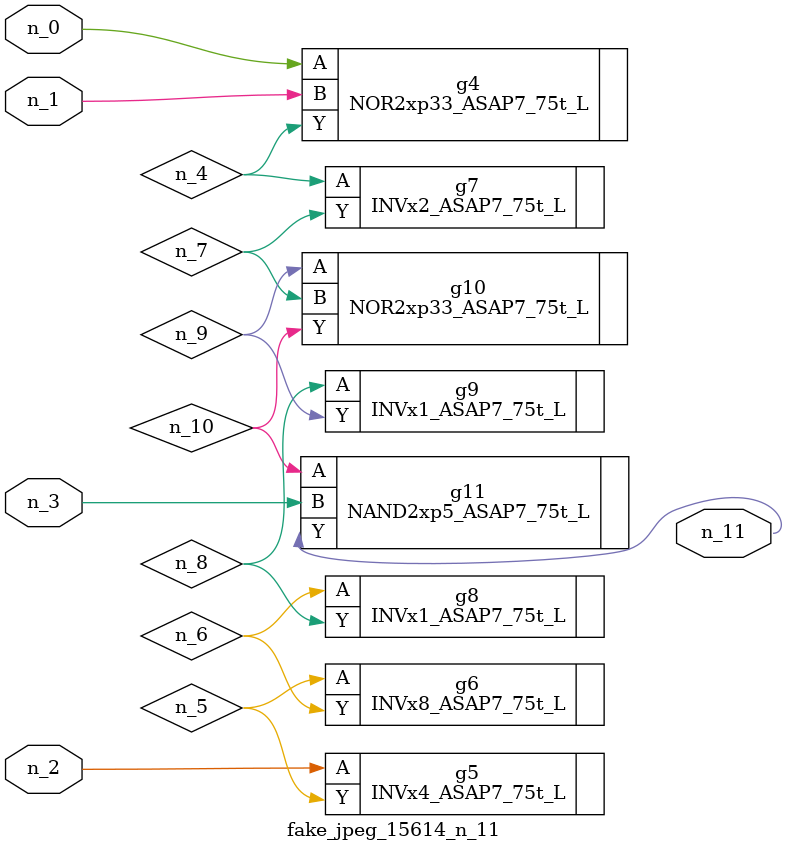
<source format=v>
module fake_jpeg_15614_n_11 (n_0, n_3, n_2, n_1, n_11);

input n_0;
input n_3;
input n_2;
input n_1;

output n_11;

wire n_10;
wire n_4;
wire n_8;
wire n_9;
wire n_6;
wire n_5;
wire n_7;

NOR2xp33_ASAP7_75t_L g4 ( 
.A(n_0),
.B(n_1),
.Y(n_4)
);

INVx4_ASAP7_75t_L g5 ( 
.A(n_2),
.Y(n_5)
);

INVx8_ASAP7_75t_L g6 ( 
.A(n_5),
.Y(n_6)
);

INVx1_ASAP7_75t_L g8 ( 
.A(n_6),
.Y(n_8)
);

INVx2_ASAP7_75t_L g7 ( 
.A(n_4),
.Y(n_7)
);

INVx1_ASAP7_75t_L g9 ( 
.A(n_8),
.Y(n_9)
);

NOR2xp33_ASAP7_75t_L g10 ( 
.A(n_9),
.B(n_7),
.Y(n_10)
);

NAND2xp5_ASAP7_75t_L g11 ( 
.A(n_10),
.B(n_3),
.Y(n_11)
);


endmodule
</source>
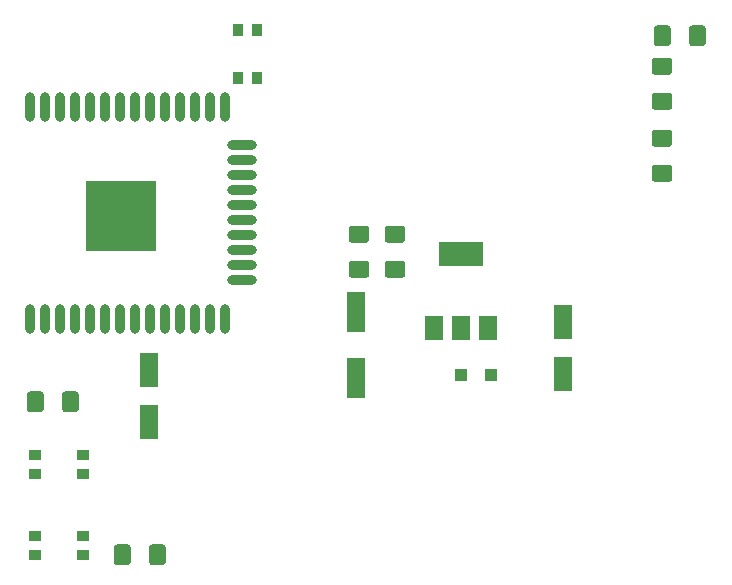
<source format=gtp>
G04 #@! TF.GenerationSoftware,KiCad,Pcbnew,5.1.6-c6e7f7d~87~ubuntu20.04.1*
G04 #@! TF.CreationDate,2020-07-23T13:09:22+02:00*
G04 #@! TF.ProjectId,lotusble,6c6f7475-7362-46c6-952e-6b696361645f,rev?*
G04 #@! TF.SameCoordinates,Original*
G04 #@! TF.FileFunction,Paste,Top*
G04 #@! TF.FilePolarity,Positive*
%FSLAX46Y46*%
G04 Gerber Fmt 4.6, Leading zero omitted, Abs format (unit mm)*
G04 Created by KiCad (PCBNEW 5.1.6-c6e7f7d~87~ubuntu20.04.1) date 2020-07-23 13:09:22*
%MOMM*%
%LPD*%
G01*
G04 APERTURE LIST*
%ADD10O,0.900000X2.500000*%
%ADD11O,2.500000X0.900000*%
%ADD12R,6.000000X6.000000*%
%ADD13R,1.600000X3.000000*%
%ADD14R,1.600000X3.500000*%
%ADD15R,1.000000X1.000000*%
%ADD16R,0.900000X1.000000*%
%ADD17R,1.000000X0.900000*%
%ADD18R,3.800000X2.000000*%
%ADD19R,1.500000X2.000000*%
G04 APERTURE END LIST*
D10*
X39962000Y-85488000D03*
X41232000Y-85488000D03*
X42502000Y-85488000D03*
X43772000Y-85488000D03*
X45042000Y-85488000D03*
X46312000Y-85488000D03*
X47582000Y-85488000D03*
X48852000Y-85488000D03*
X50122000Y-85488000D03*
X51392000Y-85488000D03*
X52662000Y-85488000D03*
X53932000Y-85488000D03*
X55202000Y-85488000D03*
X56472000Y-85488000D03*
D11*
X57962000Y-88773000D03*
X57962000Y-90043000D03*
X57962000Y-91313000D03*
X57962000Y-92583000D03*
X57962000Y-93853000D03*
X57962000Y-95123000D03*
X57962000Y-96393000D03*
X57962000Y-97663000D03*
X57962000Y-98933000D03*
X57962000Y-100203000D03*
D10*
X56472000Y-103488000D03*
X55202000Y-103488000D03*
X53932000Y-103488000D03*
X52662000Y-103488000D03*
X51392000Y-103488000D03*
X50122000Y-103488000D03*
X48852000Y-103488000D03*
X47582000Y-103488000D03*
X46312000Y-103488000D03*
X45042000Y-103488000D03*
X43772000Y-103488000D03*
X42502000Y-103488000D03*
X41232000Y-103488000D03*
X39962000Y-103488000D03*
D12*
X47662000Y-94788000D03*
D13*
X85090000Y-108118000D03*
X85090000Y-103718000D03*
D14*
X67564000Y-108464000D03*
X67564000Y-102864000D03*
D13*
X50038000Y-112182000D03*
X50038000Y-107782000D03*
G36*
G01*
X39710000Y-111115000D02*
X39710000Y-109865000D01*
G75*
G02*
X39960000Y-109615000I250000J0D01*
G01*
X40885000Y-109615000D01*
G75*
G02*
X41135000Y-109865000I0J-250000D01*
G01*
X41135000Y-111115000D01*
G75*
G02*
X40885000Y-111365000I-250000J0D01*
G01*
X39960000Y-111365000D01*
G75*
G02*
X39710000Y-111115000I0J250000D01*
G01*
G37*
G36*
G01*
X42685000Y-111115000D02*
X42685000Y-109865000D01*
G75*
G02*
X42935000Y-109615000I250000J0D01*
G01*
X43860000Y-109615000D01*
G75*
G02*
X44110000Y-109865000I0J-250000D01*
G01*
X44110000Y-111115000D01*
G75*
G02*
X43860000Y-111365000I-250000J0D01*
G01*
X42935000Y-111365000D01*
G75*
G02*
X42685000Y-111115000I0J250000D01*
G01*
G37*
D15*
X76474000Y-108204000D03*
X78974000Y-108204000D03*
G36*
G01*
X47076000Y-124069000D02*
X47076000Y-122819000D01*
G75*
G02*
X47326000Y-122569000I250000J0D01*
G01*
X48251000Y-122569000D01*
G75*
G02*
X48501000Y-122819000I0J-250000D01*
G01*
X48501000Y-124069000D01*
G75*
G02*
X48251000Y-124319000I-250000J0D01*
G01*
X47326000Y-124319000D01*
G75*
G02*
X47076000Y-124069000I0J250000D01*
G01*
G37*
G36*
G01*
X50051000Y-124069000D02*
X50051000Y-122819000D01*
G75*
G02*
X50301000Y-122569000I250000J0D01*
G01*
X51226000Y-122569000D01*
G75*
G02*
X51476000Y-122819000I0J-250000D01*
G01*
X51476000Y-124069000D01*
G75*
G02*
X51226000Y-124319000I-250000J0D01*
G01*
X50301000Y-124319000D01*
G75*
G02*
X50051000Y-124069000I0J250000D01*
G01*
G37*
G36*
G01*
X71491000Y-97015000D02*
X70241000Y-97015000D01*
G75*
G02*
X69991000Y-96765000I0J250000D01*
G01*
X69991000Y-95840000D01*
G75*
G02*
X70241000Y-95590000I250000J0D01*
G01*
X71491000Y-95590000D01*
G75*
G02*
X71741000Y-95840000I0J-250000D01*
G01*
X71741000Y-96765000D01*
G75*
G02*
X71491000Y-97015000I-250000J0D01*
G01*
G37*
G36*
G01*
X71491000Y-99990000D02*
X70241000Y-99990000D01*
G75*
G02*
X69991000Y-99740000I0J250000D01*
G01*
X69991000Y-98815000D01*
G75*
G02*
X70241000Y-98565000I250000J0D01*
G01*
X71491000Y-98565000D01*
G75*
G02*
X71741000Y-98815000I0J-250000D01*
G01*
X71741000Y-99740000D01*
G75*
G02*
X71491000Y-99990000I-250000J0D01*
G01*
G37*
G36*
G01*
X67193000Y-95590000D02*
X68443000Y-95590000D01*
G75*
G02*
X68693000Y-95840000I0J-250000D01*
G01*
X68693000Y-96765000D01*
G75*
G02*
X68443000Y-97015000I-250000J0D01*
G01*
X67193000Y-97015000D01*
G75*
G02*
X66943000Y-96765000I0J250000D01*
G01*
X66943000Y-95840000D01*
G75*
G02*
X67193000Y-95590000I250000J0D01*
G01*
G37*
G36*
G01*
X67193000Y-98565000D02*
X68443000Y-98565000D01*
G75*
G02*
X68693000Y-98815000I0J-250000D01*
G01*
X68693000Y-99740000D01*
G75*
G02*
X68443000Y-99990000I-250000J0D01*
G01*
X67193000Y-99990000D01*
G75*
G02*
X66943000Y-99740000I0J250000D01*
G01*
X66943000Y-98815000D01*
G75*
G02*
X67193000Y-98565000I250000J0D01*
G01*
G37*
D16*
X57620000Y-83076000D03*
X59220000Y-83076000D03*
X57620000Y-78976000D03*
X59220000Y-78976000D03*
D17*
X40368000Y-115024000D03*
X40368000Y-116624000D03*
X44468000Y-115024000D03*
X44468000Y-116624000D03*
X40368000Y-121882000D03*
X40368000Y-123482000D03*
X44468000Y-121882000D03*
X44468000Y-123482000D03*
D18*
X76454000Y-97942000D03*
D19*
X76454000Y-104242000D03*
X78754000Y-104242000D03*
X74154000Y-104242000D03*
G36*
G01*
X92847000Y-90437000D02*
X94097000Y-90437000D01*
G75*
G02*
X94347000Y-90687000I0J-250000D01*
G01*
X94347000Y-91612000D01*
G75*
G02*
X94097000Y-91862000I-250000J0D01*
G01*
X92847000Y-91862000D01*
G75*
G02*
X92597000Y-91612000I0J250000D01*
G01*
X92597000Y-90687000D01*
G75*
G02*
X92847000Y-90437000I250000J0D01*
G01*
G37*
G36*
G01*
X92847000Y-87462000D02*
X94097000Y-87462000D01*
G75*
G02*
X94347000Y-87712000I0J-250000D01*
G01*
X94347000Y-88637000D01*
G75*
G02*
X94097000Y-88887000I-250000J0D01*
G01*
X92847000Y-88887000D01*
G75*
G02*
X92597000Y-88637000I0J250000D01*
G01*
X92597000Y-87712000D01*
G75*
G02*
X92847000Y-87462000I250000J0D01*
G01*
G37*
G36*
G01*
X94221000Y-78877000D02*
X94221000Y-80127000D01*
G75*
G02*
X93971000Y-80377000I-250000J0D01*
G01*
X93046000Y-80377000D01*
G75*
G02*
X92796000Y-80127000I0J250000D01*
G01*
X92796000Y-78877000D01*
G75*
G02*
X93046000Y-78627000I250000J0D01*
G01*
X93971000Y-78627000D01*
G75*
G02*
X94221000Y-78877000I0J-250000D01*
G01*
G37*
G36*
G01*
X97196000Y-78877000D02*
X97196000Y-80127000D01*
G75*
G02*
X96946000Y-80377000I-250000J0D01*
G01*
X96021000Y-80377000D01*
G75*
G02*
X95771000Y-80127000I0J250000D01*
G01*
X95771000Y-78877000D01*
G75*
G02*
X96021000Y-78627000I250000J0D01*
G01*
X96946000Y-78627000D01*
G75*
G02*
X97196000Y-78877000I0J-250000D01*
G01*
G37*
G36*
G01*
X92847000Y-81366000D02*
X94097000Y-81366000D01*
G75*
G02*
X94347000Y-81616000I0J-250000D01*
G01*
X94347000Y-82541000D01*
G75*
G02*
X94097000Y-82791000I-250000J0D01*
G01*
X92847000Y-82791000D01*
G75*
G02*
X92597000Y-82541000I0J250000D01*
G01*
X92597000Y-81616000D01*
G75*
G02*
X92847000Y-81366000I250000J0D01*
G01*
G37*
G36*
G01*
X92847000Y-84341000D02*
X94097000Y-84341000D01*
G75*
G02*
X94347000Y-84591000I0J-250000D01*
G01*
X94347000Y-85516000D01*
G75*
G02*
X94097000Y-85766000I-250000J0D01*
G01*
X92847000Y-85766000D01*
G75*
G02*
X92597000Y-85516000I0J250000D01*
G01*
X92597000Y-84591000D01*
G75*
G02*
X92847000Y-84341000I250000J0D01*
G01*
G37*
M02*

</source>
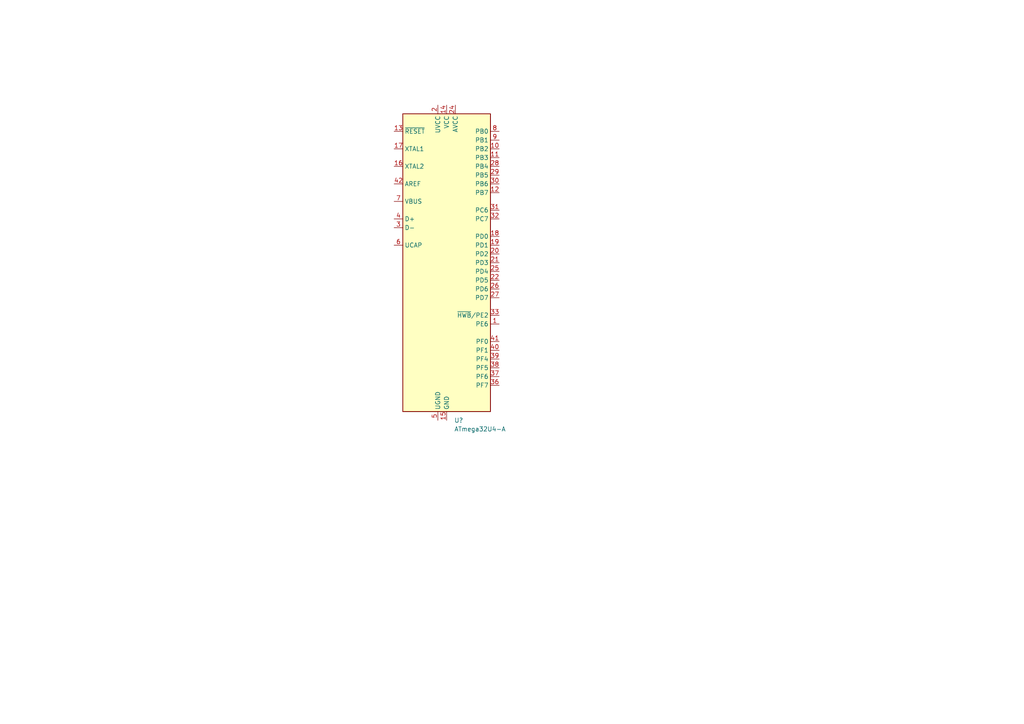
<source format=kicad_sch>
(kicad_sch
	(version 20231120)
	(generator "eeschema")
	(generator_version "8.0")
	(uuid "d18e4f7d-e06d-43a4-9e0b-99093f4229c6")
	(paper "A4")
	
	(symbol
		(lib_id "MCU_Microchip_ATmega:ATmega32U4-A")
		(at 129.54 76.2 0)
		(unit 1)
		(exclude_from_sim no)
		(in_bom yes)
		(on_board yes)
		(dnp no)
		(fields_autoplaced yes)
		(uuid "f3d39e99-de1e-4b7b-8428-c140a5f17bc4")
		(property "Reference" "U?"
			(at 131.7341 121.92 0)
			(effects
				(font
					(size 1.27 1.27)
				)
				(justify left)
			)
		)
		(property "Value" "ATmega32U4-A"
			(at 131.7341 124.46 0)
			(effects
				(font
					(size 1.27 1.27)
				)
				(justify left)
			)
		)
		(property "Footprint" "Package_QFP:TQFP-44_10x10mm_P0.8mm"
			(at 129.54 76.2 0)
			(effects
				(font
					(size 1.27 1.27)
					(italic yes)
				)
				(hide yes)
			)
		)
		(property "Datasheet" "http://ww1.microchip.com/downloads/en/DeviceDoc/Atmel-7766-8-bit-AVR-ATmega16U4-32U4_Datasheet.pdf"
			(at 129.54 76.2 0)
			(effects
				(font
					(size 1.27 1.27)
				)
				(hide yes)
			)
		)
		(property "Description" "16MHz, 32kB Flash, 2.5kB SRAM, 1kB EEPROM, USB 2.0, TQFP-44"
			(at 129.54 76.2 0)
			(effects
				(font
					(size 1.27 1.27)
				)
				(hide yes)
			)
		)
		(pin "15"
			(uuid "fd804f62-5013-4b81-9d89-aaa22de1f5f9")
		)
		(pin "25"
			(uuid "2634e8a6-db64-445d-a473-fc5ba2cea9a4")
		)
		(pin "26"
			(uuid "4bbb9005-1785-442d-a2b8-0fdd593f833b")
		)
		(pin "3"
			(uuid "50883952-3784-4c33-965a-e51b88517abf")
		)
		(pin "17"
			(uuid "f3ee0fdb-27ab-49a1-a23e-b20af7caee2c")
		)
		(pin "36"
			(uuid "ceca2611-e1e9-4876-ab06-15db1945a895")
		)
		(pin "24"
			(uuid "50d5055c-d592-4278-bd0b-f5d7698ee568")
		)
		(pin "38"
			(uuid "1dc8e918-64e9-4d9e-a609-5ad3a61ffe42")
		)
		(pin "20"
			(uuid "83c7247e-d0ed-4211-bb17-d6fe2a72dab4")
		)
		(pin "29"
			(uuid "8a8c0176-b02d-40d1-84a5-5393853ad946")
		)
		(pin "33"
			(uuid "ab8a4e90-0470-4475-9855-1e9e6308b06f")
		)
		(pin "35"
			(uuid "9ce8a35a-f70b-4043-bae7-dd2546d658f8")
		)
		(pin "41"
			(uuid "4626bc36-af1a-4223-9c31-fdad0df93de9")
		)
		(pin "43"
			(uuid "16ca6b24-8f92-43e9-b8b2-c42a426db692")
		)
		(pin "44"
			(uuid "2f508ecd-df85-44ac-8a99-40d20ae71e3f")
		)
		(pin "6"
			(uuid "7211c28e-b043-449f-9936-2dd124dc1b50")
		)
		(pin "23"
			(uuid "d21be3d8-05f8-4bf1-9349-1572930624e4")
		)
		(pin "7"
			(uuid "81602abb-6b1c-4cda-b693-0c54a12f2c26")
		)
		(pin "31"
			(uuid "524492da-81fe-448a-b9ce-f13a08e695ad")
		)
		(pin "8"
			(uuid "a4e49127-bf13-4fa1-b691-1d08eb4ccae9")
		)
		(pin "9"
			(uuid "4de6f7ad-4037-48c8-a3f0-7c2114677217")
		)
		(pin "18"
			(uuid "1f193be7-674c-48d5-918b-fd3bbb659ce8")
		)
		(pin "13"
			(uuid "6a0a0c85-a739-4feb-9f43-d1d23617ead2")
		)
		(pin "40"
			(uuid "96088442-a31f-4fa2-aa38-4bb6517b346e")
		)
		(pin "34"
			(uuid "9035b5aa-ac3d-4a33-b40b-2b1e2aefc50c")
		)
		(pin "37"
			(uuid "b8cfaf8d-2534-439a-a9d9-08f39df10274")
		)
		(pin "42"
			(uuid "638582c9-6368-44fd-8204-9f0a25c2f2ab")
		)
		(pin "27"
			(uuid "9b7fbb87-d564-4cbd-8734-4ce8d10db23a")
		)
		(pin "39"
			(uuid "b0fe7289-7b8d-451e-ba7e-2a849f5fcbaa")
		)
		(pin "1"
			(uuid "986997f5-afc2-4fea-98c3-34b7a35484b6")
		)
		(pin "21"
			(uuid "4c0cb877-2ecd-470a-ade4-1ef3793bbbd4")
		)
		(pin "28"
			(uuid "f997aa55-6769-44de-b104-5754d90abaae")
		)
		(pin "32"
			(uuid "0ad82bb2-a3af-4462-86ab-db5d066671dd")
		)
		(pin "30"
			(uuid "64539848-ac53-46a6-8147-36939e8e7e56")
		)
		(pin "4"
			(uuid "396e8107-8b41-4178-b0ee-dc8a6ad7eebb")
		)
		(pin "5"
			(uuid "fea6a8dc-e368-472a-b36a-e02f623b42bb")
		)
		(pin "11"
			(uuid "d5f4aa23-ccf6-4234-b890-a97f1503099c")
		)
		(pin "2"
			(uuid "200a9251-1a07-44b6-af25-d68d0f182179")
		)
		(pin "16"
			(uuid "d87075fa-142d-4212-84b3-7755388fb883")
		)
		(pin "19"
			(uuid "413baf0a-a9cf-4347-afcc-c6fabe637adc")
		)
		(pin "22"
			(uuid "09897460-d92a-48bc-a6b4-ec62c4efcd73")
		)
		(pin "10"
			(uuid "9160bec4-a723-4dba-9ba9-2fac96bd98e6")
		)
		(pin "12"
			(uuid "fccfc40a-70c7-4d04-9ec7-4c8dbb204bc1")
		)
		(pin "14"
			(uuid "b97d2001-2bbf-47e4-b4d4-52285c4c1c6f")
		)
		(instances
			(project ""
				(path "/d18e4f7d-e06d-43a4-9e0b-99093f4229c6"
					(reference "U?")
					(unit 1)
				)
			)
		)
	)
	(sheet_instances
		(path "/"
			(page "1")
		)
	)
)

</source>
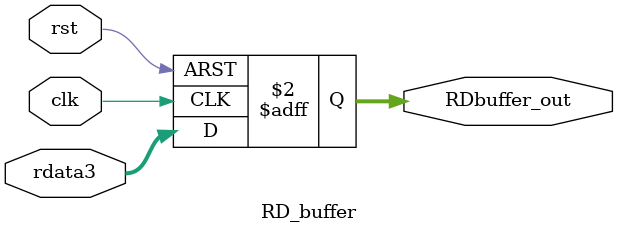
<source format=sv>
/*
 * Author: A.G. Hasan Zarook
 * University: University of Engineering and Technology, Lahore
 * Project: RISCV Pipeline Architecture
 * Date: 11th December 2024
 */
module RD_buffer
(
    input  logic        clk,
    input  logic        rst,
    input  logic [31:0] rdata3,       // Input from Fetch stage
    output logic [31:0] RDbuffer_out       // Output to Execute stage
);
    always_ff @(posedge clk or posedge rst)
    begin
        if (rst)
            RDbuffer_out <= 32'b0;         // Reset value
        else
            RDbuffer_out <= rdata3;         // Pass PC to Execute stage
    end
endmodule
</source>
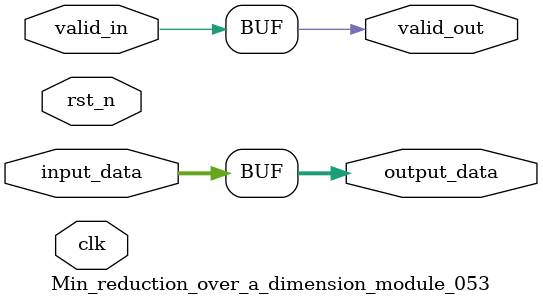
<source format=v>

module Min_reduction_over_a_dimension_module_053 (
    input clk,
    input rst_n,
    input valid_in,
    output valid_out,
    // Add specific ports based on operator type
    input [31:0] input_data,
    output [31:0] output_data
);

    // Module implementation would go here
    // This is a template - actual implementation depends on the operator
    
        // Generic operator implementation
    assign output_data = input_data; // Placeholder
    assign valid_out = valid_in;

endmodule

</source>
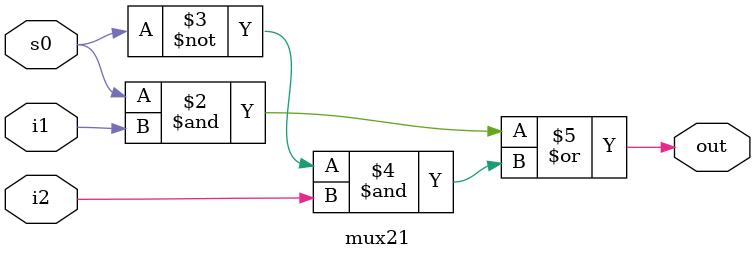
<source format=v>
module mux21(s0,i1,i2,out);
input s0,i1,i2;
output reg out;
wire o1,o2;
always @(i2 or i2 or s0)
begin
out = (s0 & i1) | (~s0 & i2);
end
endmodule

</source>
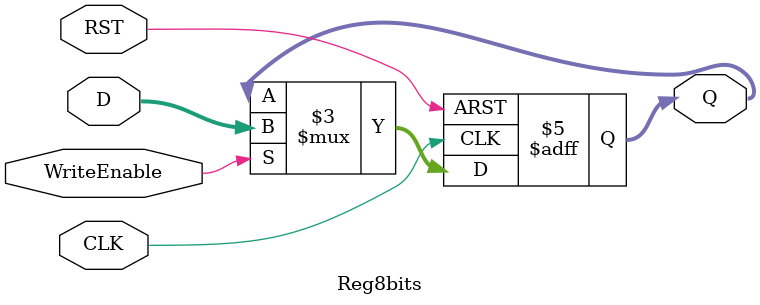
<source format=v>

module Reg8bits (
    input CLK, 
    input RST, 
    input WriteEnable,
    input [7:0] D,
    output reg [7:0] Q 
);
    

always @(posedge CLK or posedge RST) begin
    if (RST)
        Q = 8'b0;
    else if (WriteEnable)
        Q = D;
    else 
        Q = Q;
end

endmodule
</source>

++++++

Copy out each line of the entries that holds "path".

## Exercise solution
				(path "/d18e4f7d-e06d-43a4-9e0b-99093f4229c6"
		(path "/"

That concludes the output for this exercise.